Question: I’m Paul, thanks for the great talk. I was curious about a recipe perhaps for sustaining these types of movements not only just activating them.
Suzanne: I’ll tell you, when I came back to Connecticut over the summer there was a reunion of Connecticut feminists, The Veteran Feminists of America and these were all people close to my age, some who are really really famous. And we all – many of us had a chance to speak and I’ve got to tell you those women are still at it. I think that when you’ve gotten – it’s such a deep commitment, I mean when you hear these young high school kids talk they know they’re in it for the rest of their lives.

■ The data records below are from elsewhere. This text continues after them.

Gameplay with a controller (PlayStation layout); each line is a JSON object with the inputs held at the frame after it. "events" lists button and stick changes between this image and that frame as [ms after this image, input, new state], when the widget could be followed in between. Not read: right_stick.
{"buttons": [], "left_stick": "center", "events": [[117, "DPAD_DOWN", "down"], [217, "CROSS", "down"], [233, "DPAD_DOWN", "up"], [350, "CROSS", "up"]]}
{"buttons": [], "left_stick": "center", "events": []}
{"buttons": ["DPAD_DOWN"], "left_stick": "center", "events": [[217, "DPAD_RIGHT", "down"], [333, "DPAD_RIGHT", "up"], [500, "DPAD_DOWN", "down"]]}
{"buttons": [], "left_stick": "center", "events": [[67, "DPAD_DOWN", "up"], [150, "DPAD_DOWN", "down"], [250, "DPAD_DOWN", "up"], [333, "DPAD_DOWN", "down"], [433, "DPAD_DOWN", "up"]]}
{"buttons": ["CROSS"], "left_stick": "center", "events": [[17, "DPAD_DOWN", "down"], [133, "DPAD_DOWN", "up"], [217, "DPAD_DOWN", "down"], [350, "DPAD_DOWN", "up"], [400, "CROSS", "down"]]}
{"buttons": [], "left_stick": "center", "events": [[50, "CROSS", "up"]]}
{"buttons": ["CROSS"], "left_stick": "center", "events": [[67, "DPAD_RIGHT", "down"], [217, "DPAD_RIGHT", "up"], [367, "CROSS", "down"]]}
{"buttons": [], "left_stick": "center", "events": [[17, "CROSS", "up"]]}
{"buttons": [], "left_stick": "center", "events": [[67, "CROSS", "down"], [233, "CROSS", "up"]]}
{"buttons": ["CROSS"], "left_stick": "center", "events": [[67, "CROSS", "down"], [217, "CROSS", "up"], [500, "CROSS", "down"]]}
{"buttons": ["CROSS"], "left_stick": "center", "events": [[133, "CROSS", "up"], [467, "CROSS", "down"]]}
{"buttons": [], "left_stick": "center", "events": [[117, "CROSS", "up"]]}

I think when you make that move – that woman who looked at the shift’ print, I still don’t know what’s going be asked of me because we still don’t know what kind of danger we’re going be in or we are in. I when I feel the energy of your energy – I just know – you’re not going to let this pass. I feel hopeful, really hopeful. Listen I couldn’t have gotten pregnant if I didn’t feel hope.
Question: I wanted to thank you for organizing the St. Pete Woman’s March. I was there that day with my husband and friends and it was a really incredible experience. Thank you. My question is – I happen to be eight-and-a-half months pregnant now and what are your thoughts on raising a feminist son?
Suzanne: You better! And I think it’s easier now. It will be easier now because when I started organizing for the second wave – someone told me that on TV last night, one of the Parkland fathers whose child had died said that he was fearless. And I would say that after my personal ordeal I became fearless. I could go out in front of any – I just didn’t even care – believe me I was attacked and I just didn’t care.
I used to wake up in the morning and my first thought was – Joan of Arc – what are they going to do to me? I didn’t know and during the March I got one piece of hate mail after I told people that I was 82 years old – 81 last year. I got this letter with of course no return address and it said you know you’re 81 years old – have you thought that you’re going to hell? That was nothing. I saved it – it’s an artifact. But it’ll be a lot easier. First of all, there’s so much more support out there. Before it was a lot harder.
Wrap up: I think we’re going have to stop but you can feel free to rush Suzanne and ask her all the questions that are really in your heart after this.
Suzanne: Thank you for the privilege of sharing.